Background: Bond, an employee of the chemical manufacturer Rohm and Haas, learned that her friend Myrlinda Haynes was pregnant and that Bond's own husband was the baby's father. Bond stole chemicals from work and bought others over the Internet and then applied them to Haynes's mailbox, car door handles, and house doorknob. She was charged and convicted of violating the Chemical Weapons Convention Implementation Act of 1998, which implements the 1993 Chemical Weapons Convention. The Third Circuit affirmed.

Issue: The questions before the Court are 1) whether the Constitution’s structural limits on federal authority impose any constraints on the scope of Congress’ authority to enact legislation to implement a valid treaty, at least in circumstances where the federal statute, as applied, goes far beyond the scope of the treaty, intrudes on traditional state prerogatives, and is concededly unnecessary to satisfy the government’s treaty obligations; and (2) whether the provisions of the Chemical Weapons Convention Implementation Act can be interpreted not to reach ordinary poisoning cases, which have been adequately handled by state and local authorities since the Framing, in order to avoid the difficult constitutional questions involving the scope of and continuing vitality of this Court’s decision in Missouri v. Holland ("If the treaty is valid there can be no dispute about the validity of the statute under Article I, § 8, as a necessary and proper means to execute the powers of the Government").

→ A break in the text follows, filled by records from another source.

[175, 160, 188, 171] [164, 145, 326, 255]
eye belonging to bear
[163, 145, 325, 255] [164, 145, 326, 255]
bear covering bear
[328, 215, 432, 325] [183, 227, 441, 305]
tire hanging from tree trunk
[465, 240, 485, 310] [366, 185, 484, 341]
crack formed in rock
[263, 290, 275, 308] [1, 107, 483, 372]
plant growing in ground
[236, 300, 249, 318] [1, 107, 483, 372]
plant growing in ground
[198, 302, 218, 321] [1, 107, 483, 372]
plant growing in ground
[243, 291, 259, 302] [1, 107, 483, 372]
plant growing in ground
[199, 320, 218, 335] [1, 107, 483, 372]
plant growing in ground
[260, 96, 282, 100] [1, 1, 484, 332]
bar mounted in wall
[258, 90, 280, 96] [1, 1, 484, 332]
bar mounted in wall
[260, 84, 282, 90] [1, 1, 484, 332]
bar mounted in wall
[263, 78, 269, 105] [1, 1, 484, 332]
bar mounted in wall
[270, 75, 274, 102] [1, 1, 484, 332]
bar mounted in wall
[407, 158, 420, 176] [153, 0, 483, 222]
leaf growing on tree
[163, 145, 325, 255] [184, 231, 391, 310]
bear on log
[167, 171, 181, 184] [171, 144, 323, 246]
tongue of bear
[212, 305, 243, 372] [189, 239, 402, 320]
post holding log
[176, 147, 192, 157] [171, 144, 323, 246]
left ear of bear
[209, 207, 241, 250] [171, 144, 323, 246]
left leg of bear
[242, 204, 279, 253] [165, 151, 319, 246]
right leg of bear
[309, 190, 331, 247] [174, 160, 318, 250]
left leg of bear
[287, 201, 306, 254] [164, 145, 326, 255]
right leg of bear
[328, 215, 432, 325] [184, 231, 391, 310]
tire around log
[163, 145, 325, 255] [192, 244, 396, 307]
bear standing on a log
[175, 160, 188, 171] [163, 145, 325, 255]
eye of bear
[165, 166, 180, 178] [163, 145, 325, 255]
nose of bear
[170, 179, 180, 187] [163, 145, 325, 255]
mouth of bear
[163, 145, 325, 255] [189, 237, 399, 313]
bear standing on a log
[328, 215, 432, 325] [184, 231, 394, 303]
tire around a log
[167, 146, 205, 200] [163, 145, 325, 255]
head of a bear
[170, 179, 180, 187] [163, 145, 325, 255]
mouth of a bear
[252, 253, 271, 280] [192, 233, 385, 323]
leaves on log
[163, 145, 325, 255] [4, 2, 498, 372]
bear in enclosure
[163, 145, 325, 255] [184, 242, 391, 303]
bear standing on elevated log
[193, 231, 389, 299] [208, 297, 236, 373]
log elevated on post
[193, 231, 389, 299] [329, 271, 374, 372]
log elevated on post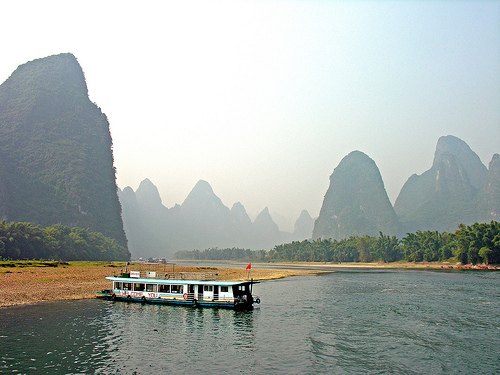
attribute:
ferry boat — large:
[101, 263, 268, 326]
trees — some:
[393, 217, 498, 265]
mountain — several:
[253, 203, 278, 240]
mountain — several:
[229, 199, 253, 241]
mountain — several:
[184, 175, 229, 242]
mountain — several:
[131, 175, 179, 232]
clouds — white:
[3, 0, 313, 167]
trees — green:
[176, 222, 499, 264]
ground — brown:
[0, 254, 350, 301]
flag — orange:
[234, 255, 261, 275]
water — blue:
[325, 296, 478, 361]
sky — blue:
[0, 0, 498, 231]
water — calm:
[0, 237, 495, 374]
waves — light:
[292, 295, 479, 372]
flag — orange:
[230, 248, 265, 299]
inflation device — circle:
[162, 273, 172, 280]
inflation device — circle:
[181, 290, 188, 301]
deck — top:
[103, 273, 255, 288]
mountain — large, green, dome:
[315, 142, 400, 252]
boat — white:
[95, 271, 259, 310]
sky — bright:
[17, 18, 434, 107]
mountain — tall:
[0, 48, 132, 258]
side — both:
[1, 263, 290, 303]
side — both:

Holding: In a 9-0 decision, the Supreme Court ruled that Section 229 of the Act does not reach Bond's simple assault. The Court did not interpret the scope of the international weapons treaty at issue. State laws are sufficient to prosecute an assault like the one in this case. There is no indication in the federal law that Congress intended to abandon its traditional reluctance to define as a federal crime conduct controlled as criminal by the states.